Today, more than five million English language learners, or ELLs, are enrolled in this nation’s public schools. That’s up from just two million a decade ago.

The first language of the vast majority of these students is Spanish. In fact, the 2000 U.S. Census reported that 76 percent of all ELLs in pre-kindergarten to fifth grade and 72 percent in sixth to 12th grade are native Spanish-speakers.

In coming decades, these students and those who follow them will have an enormous impact on the fortunes of the country as a whole.

Right now they are struggling. While only about a third of all eighth-grade students comprehend the vocabulary and content of their grade-level materials, according to the U.S. Department of Education, the figure drops to 4 percent for ELLs.
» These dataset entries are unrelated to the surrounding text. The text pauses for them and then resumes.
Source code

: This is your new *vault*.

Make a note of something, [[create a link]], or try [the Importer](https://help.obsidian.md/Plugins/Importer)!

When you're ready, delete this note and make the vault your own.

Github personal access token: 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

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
In other words, just one in 25 enter high school reading well enough to handle a rigorous course of study designed to prepare them for college or a good job.
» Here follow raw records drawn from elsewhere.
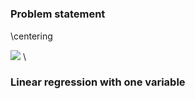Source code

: # 

## 

### Problem statement 

\centering 

![](2018-03-09-15-26-11.png) \ 



### Linear regression with one variable 

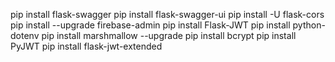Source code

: pip install flask-swagger
pip install flask-swagger-ui
pip install -U flask-cors
pip install --upgrade firebase-admin
pip install Flask-JWT
pip install python-dotenv
pip install marshmallow --upgrade
pip install bcrypt
pip install PyJWT
pip install flask-jwt-extended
To provide help for these students, the Alliance for Excellent Education joined Carnegie Corporation of New York and the Center for Applied Linguistics to convene some of the country’s leading experts in English language and literacy instruction for secondary school students. Their recommendations, published in the Alliance report Double the Work, were unanimous and urgent.
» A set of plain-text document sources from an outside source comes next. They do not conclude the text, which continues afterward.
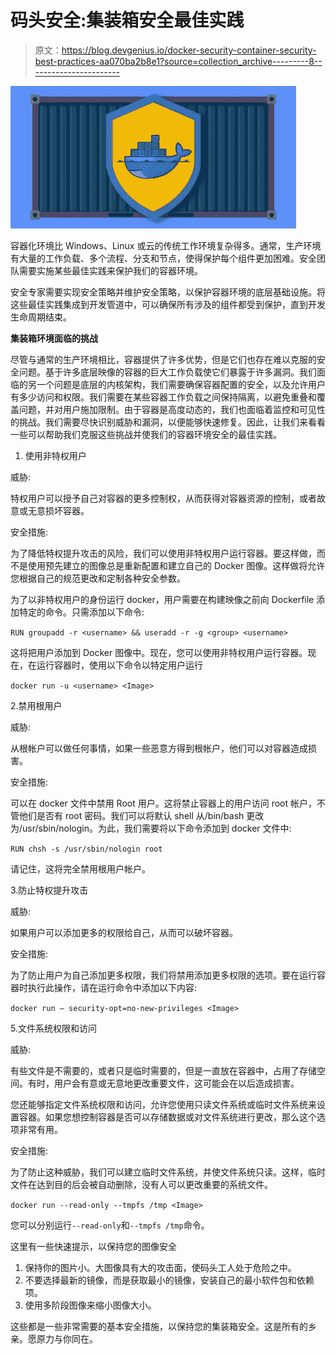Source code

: # 码头安全:集装箱安全最佳实践

> 原文：<https://blog.devgenius.io/docker-security-container-security-best-practices-aa070ba2b8e1?source=collection_archive---------8----------------------->

![](img/0304efadf5669ad3f70e0960d6898fa5.png)

容器化环境比 Windows、Linux 或云的传统工作环境复杂得多。通常，生产环境有大量的工作负载、多个流程、分支和节点，使得保护每个组件更加困难。安全团队需要实施某些最佳实践来保护我们的容器环境。

安全专家需要实现安全策略并维护安全策略，以保护容器环境的底层基础设施。将这些最佳实践集成到开发管道中，可以确保所有涉及的组件都受到保护，直到开发生命周期结束。

**集装箱环境面临的挑战**

尽管与通常的生产环境相比，容器提供了许多优势，但是它们也存在难以克服的安全问题。基于许多底层映像的容器的巨大工作负载使它们暴露于许多漏洞。我们面临的另一个问题是底层的内核架构，我们需要确保容器配置的安全，以及允许用户有多少访问和权限。我们需要在某些容器工作负载之间保持隔离，以避免重叠和覆盖问题，并对用户施加限制。由于容器是高度动态的，我们也面临着监控和可见性的挑战。我们需要尽快识别威胁和漏洞，以便能够快速修复。因此，让我们来看看一些可以帮助我们克服这些挑战并使我们的容器环境安全的最佳实践。

1.  使用非特权用户

威胁:

特权用户可以授予自己对容器的更多控制权，从而获得对容器资源的控制，或者故意或无意损坏容器。

安全措施:

为了降低特权提升攻击的风险，我们可以使用非特权用户运行容器。要这样做，而不是使用预先建立的图像总是重新配置和建立自己的 Docker 图像。这样做将允许您根据自己的规范更改和定制各种安全参数。

为了以非特权用户的身份运行 docker，用户需要在构建映像之前向 Dockerfile 添加特定的命令。只需添加以下命令:

`RUN groupadd -r <username> && useradd -r -g <group> <username>`

这将把用户添加到 Docker 图像中。现在，您可以使用非特权用户运行容器。现在，在运行容器时，使用以下命令以特定用户运行

`docker run -u <username> <Image>`

2.禁用根用户

威胁:

从根帐户可以做任何事情，如果一些恶意方得到根帐户，他们可以对容器造成损害。

安全措施:

可以在 docker 文件中禁用 Root 用户。这将禁止容器上的用户访问 root 帐户，不管他们是否有 root 密码。我们可以将默认 shell 从/bin/bash 更改为/usr/sbin/nologin。为此，我们需要将以下命令添加到 docker 文件中:

`RUN chsh -s /usr/sbin/nologin root`

请记住，这将完全禁用根用户帐户。

3.防止特权提升攻击

威胁:

如果用户可以添加更多的权限给自己，从而可以破坏容器。

安全措施:

为了防止用户为自己添加更多权限，我们将禁用添加更多权限的选项。要在运行容器时执行此操作，请在运行命令中添加以下内容:

`docker run — security-opt=no-new-privileges <Image>`

5.文件系统权限和访问

威胁:

有些文件是不需要的，或者只是临时需要的，但是一直放在容器中，占用了存储空间。有时，用户会有意或无意地更改重要文件，这可能会在以后造成损害。

您还能够指定文件系统权限和访问，允许您使用只读文件系统或临时文件系统来设置容器。如果您想控制容器是否可以存储数据或对文件系统进行更改，那么这个选项非常有用。

安全措施:

为了防止这种威胁，我们可以建立临时文件系统，并使文件系统只读。这样，临时文件在达到目的后会被自动删除，没有人可以更改重要的系统文件。

`docker run --read-only --tmpfs /tmp <Image>`

您可以分别运行`--read-only`和`--tmpfs /tmp`命令。

这里有一些快速提示，以保持您的图像安全

1.  保持你的图片小。大图像具有大的攻击面，使码头工人处于危险之中。
2.  不要选择最新的镜像，而是获取最小的镜像，安装自己的最小软件包和依赖项。
3.  使用多阶段图像来缩小图像大小。

这些都是一些非常需要的基本安全措施，以保持您的集装箱安全。这是所有的乡亲。愿原力与你同在。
For starters, states need to define more clearly who is or is not an ELL. Currently, the same student could be put in regular classes in one school, enrolled in an English language program in another, and determined to have reached English proficiency in a third.

Such inconsistency makes it impossible to track student progress. It excludes many students from special services they should receive and leaves others stuck indefinitely in dead-end programs.

Second, because ELLs have diverse educational backgrounds, schools must take special care to assess all students’ academic skills when they enter the system.

For instance, some arrive here with a solid record of academic achievement in their native language but limited English; others come with little to no formal schooling and weak literacy skills in their native language; and others enroll in a new school having been in the U.S. system for years without learning much of anything.

It doesn’t make sense to lump them in the same program. Their teachers should be given ways to find out what they already know and can do – both in English and in their native languages.

Finally, states must do much more to prepare middle and high school teachers to work with ELLs. Presently, just three states – Arizona, California and Florida – require every teacher to complete some pre-service training in English language instruction.

That’s a good start, but, particularly in schools and districts that enroll large numbers of ELLs, teachers also need ongoing, high-quality professional development to gain true expertise in teaching all students.

The country’s ELL population is growing more rapidly in secondary schools (64 percent in the 1990s) than in elementary schools (46 percent). Yet most of education policymakers’ attention and available financial resources have flowed to the elementary school level.

We must provide better, targeted support to address their needs in the older grades, redesigning and refocusing our schools to deliver the quality, individualized instruction these students deserve as they do “double the work” of their native English-speaking peers, simultaneously developing English language and subject area competence.

For the sake of the students, their communities and the nation as a whole, the U.S. educational system has no option but to improve the academic outcomes of our five million ELL students if we are to remain globally competitive.